There’s a group of conservative evangelicals staying home from G.O.P. campaign headquarters and quietly planning to pull levers for third party candidates this November. This time it’s not McCain that bothers them; it’s the vice-presidential candidate he chose just for them. It’s not that Sarah Palin isn’t conservative and pro-life and it’s not that she doesn’t look and talk a lot like they do. It’s that she’s a woman.
Christians like Doug Phillips of Vision Forum Ministries say that Christians are sacrificing Biblical standards to embrace John McCain (an “unacceptable candidate” with a “horrific… left-wing, anti-family, track record") and Sarah Palin, who apparently “calls for some of the more radical feminist reforms advanced by a vice presidential candidate in history." Voddie Baucham asks, “Are we saying that pro-family means one thing when we’re in church, but something else when we’re trying to beat the Democrats?"
They’re a fringe of one of Christianity’s fringes, but since major news sources find it fascinating and other Christians might find themselves muddled if they tried to articulate an answer, it’s time to address the problem.
They actually bring up a valid point: Can she handle the jobs of vice-presidency and mom? It’s a legitimate question for any voter—Christian or non-Christian, feminist or not —and it’s one I hope both McCain and Palin considered carefully. Not only is it unfair to her kids if she’s too busy running the country to raise them, it’s also unfair to the country if she’s too busy raising her kids.

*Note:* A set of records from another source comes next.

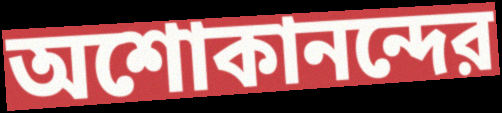
অশোকানন্দের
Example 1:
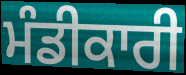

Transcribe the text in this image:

ਮੰਡੀਕਾਰੀ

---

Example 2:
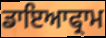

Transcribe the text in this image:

ਡਾਇਆਫ੍ਰਾਮ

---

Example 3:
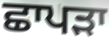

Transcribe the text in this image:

ਛਾਪੜਾ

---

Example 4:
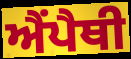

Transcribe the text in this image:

ਐਂਪੈਥੀ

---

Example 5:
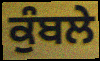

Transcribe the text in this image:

ਕੁੰਬਲੇ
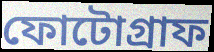
ফোটোগ্রাফ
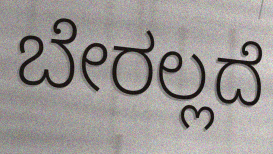
ಬೇರಲ್ಲದೆ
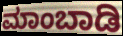
ಮಾಂಬಾಡಿ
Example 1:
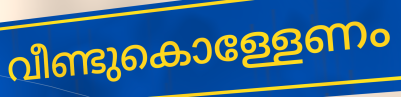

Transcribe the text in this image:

വീണ്ടുകൊള്ളേണം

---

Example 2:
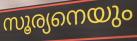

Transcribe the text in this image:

സൂര്യനെയും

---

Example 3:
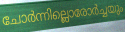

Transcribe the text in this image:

ചോർന്നില്ലൊരോർച്ചയും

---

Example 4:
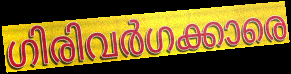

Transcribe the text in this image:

ഗിരിവർഗക്കാരെ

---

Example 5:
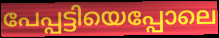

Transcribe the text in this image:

പേപ്പട്ടിയെപ്പോലെ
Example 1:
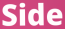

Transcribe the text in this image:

Side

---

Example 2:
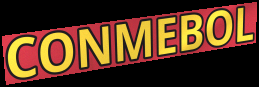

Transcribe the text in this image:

While the question is valid, the theology prompting it is flawed. It’s the perennial problem of creating sharp dichotomies where none exist and twisting proof texts from ancient times to apply to modern times.
Vision Forum Ministries draws the dichotomy in its intro to “the most thoroughly-researched and best-reasoned article on the subject in our lifetime.” Either “the Bible alone establishes the complete and authoritative ethical standards for selecting civil magistrates,” or “American Christian voters must look to some man-divined standard other than the Bible.”
Vision Forum sides with the first of course, and they say that the “ethical standard” is male leadership in all spheres of life—not just church and home but also politics and the civil sphere. Since any New Testament scriptures about male leadership apply only to the church or the home, they go back to Exodus 18:21 and Deuteronomy 1:13, both of which, they note, use the word “men” when describing the kind of character civil magistrates should have.
First, these verses don’t prohibit women from being civil magistrates. They simply assume that the civil magistrates will be men. They don’t expressly, explicitly exclude women. They simply neglect to include them, which makes sense for the patriarchal culture thousands of years ago and far less sense today, since Christianity itself has promoted women’s worth and equality.
Second, these verses apply to an Old Testament theocracy, and (fervently, sincerely thank God) we’re no longer living in one. It’s helpful to classify Old Testament law according to three categories: moral law (don’t sleep with your sister), ecclesiastical law (sacrifice animals to atone for your sin) and civil law (stone rebellious children). Moral law lasts. Ecclesiastical and civil law passed away. Neither of these verses even rise to the level of civil law. In Exodus, it’s not God talking but Moses’ father-in-law giving some paternal advice. In Deuteronomy, it’s Moses recounting the instance in Exodus—not claiming to speak for God but reminding Israel of what he advised them earlier.
While there may be other reasons not to vote for Sarah Palin, Exodus and Deuteronomy aren’t one of them. A vote for Palin is not (as stated in the most thoroughly-researched and best-reasoned article on the subject in our lifetime) a vote to “undermine the authority of God’s law" and "corrupt the Word of God.”